課題のねらい:
本文のうち「鎌倉〜南北朝時代にかけての島」から「1410)に攻め滅ぼされた。」までの部分を、始めと終わりの語句も含めて一字もたがえずに書き写せ。

本文:
● ● ● ● ● ● ●

島倉山館(しまくらやま)
 別称  : なし
 分類  : 山城
 築城者: 岩崎氏
 遺構  : 曲輪、堀
 交通  : JR常磐線湯本駅からバスに乗り、
      「船尾住宅」下車徒歩25分


       <沿革>
           岩城氏一門岩崎氏の居城とされる。岩城氏は平安末期の海道平氏平隆行(成衡)を祖とし、
          隆衡が岩城郡を相続したことにはじまる。このとき、岩崎郡を与えられた三男隆久が、岩崎氏
          の初代となる。したがって岩崎氏は、もともと岩城氏とは相互に独立した関係にあったものと
          推測される。島倉山館がいつごろ築かれたのかは定かでない。
           鎌倉〜南北朝時代にかけての島崎氏の動向についても、詳らかではない。ただ、1390年代
          から1400年代初めごろにかけて、岩城氏が一族内で相争っているなか、岩崎氏もまた勢力を
          保持していたとされる。やがて、岩城氏庶流白土氏出身の岩城隆忠が内紛を制して岩城氏を
          まとめると、岩崎隆綱は隆忠によって、応永十七年(1410)に攻め滅ぼされた。

● ● ● ● ● ● ●

提示データ:

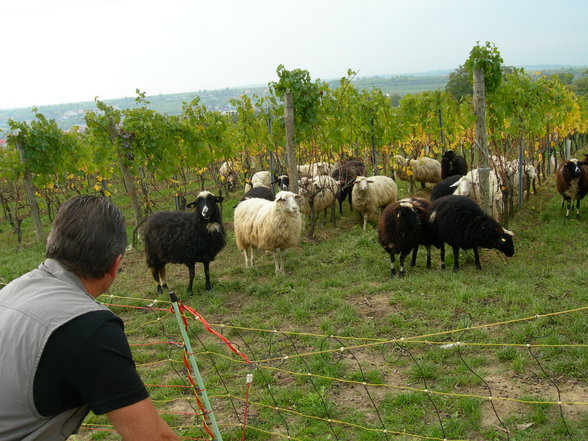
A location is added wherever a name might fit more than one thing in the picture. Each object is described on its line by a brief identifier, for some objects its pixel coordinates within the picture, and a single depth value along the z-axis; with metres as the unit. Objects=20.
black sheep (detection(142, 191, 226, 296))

● ● ● ● ● ● ●

問題の解答:
鎌倉〜南北朝時代にかけての島崎氏の動向についても、詳らかではない。ただ、1390年代
          から1400年代初めごろにかけて、岩城氏が一族内で相争っているなか、岩崎氏もまた勢力を
          保持していたとされる。やがて、岩城氏庶流白土氏出身の岩城隆忠が内紛を制して岩城氏を
          まとめると、岩崎隆綱は隆忠によって、応永十七年(1410)に攻め滅ぼされた。